Vorliegender Text:
****

Vermittlungsprobleme beim Thema Globalisierung
Einer definitiv nicht mehr zu
überschauenden Flut an Veröffentlichungen zum Thema Globalisierung
steht ein Mangel an Publikationen zur Umsetzung dieser schwierigen
Thematik in der politischen Bildung gegenüber (»
siehe
Globalisierung und Politikdidaktik).
Wie auch beim anderen hier zur Debatte stehenden Großthema - der
Europäischen Union (»
Vermittlungsprobleme hinsichtlich der EU) - scheint die
Komplexität des kaum eingrenzbaren Themenkreises nachhaltig
abschreckend zu wirken.
Lehrbücher behelfen sich damit, unter Berufung auf den Ansatz
Globales Lernen (»
zur Diskussion dieses
Ansatzes) ein buntes Sammelsurium an Themen zwischen zwei
Buchdeckel zu packen, wobei nicht ersichtlich wird, ob und
inwiefern es eigentlich um Globalisierung geht. [1]
Keine begriffliche
Klarheit
Dieses Defizit verweist auf das grundlegende Problem beim
Umgang mit Globalisierung: Es kann sein, dass jeder von etwas anderem
spricht, aber alle von Globalisierung. Während die europäische
Integration - das andere hier untersuchte Thema - ein zwar
komplexes, aber prinzipiell eingrenzbares Themengebiet bildet, gilt
das für "Globalisierung" ganz und gar nicht. Der Begriff entzieht
sich (bisher) jedem eindeutigen Definitionsversuch [2].
|
|
Das mag daran liegen, dass es einer Quadratur des Kreises gleichkäme, Entgrenzung definieren, also eingrenzen zu wollen.
Vielleicht ist dennoch der Versuch hilfreich, zwei
Meta-Argumentationsstränge zu unterscheiden, um wenigstens eine kleine
Schneise in das Dickicht zu schlagen:
-
Globalisierung wird zum
einen als Sammelbegriff zur Bezeichnung verschiedener
Transformationsprozesse verwendet, die z.T. schon seit einigen
Jahrzehnten oder gar Jahrhunderten ablaufen, sich aber Ende des 20.
Jahrhunderts entscheidend intensiviert haben. Dieser
Argumentationsstrang stellt Globalisierung in eine Reihe mit anderen
soziologischen "Großprozessen" wie Urbanisierung oder
Industrialisierung, macht Globalisierung teilweise sogar zum
Nachfolgebegriff für Modernisierung. In jedem Fall handelt es sich um
einen inhaltlichen Argumentationsstrang, in dessen Rahmen nun -
ähnlich wie das beim Begriff Modernisierung der Fall war und ist -
debattiert und empirisch geforscht werden kann, ob oder ab wann es
Sinn mache, von Globalisierung zu sprechen, welche Indikatoren
Verwendung finden sollten [3], wie weit die
Prozesse in den unterschiedlichen Weltregionen fortgeschritten seien
[4] und vieles mehr.

****

Datenauszug:
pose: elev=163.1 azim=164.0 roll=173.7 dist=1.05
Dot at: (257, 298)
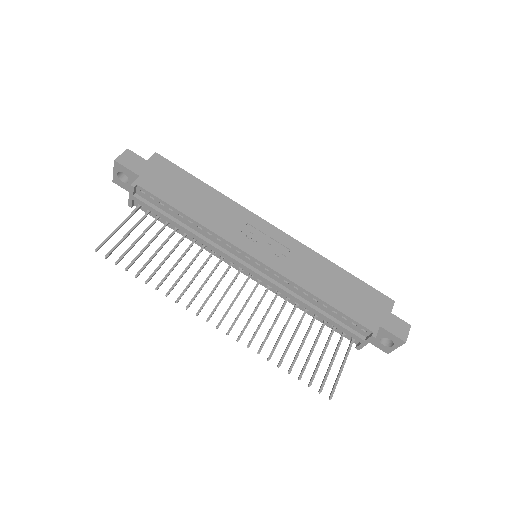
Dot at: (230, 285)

****

Aufgabenanforderungen:
1. Fasse den Absatz aus dem Text zur Globalisierung, der mit „Lehrbücher behelfen sich damit“ beginnt, knapper zusammen und behalte seine wesentlichen Aussagen bei.
2. Setze den Text zur Globalisierung nach seinem letzten Satz fort.

Ergebnisse:
1. Lehrbücher stützen sich auf den Ansatz Globales Lernen und fassen eine bunte Mischung von Themen in einem Band zusammen. Dabei bleibt offen, ob und inwiefern es dort überhaupt um Globalisierung geht.

2.
-
Globalisierung wird zum
anderen als Schlagwort im Dienste ganz unterschiedlicher Interessen
instrumentalisiert. Dieser rhetorische Argumentationsstrang
bestimmt die öffentliche Wahrnehmung und zeichnet wesentlich für die
Begriffsverwirrung verantwortlich. Dass die Geistes- und
Sozialwissenschaften damit konfrontiert sind, dass ihre Konzepte
Eingang in die gesellschaftliche Debatte finden und dies wiederum
Rückwirkungen auf die wissenschaftliche Debatte nach sich zieht, ist
natürlich alles andere als neu oder bedauerlich. Ausmaß und Intensität
dieses Effekts waren und sind im Fall der Globalisierung aber wohl
einzigartig.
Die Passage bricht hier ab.